# [EXERCISE DESCRIPTION]
Only one stretch of the data below is wanted: the lines from the one with "[149,306,202,318] (AnyType ->" through the one with "[807,522,855,534] 3 and", repeated exactly.
##########
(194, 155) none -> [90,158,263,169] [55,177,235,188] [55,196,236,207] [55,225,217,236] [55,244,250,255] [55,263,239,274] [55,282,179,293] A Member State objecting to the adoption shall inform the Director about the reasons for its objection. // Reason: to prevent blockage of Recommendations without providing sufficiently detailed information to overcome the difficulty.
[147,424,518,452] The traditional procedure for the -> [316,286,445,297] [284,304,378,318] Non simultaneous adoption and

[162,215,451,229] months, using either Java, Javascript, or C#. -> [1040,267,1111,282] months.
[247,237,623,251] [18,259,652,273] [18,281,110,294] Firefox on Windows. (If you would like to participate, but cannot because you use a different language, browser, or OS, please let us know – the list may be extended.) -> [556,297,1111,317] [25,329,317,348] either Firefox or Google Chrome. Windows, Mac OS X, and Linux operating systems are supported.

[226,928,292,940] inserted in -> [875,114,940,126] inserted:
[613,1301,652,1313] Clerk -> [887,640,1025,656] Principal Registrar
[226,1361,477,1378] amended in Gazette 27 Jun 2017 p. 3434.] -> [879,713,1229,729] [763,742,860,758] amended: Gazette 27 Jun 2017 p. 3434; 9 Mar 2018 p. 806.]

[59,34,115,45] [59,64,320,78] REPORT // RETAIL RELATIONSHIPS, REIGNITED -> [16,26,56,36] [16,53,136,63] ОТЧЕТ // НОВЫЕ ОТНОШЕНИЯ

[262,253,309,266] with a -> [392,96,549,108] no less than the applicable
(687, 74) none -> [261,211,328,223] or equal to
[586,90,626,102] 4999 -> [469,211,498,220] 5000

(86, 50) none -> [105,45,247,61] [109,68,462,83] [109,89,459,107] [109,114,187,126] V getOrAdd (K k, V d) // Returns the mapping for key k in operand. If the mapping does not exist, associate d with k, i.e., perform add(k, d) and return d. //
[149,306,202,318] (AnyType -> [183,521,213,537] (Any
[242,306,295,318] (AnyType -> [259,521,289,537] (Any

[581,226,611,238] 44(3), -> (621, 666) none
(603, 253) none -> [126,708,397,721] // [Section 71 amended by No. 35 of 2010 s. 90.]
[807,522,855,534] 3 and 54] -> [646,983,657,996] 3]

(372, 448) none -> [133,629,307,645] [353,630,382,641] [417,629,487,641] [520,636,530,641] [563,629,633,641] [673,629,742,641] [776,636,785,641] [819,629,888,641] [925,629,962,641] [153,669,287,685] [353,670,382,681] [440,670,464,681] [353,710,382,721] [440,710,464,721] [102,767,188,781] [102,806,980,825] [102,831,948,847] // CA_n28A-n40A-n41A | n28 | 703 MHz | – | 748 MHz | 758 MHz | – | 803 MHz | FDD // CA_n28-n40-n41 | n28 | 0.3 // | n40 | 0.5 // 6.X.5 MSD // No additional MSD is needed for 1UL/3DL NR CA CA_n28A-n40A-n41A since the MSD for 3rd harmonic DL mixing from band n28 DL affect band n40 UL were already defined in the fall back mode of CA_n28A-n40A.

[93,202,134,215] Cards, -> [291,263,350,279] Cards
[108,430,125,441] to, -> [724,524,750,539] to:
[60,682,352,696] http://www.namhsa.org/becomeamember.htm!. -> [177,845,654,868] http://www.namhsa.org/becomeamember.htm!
##########
# [TASK RESULT]
[149,306,202,318] (AnyType -> [183,521,213,537] (Any
[242,306,295,318] (AnyType -> [259,521,289,537] (Any

[581,226,611,238] 44(3), -> (621, 666) none
(603, 253) none -> [126,708,397,721] // [Section 71 amended by No. 35 of 2010 s. 90.]
[807,522,855,534] 3 and 54] -> [646,983,657,996] 3]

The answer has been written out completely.